Supplied material Block Start
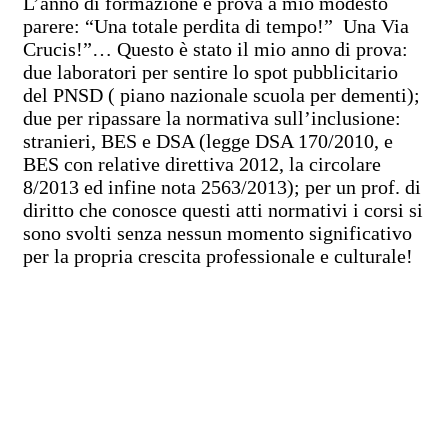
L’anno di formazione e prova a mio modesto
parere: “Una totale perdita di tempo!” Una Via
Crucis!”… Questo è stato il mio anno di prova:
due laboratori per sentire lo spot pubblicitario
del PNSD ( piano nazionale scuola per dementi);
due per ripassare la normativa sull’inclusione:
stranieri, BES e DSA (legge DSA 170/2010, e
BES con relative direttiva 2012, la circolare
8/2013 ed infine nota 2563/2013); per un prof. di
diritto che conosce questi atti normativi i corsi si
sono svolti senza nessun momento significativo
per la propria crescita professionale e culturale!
Supplied material Block End
Supplied material Block Start
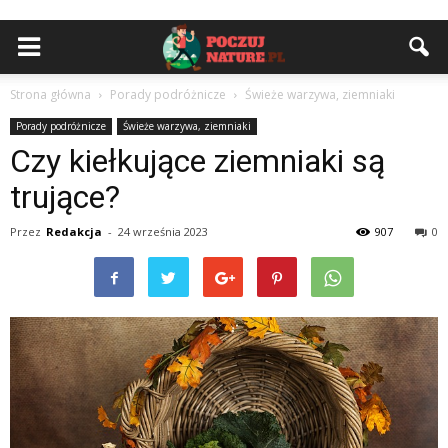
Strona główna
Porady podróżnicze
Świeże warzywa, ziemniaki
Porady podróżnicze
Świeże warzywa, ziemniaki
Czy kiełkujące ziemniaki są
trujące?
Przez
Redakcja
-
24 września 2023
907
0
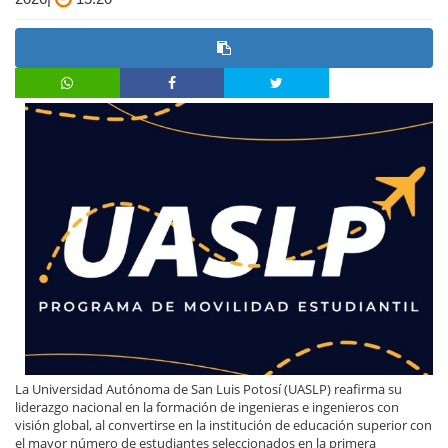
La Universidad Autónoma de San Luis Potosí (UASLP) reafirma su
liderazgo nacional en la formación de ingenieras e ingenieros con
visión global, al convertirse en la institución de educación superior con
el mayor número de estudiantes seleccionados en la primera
Supplied material Block End
Exercise directions:
Can you repeat, word for word, every line above from the one containing "L’anno di formazione e prova a mio modesto" down to the one containing "per la propria", including both?

Task solution:
L’anno di formazione e prova a mio modesto
parere: “Una totale perdita di tempo!” Una Via
Crucis!”… Questo è stato il mio anno di prova:
due laboratori per sentire lo spot pubblicitario
del PNSD ( piano nazionale scuola per dementi);
due per ripassare la normativa sull’inclusione:
stranieri, BES e DSA (legge DSA 170/2010, e
BES con relative direttiva 2012, la circolare
8/2013 ed infine nota 2563/2013); per un prof. di
diritto che conosce questi atti normativi i corsi si
sono svolti senza nessun momento significativo
per la propria crescita professionale e culturale!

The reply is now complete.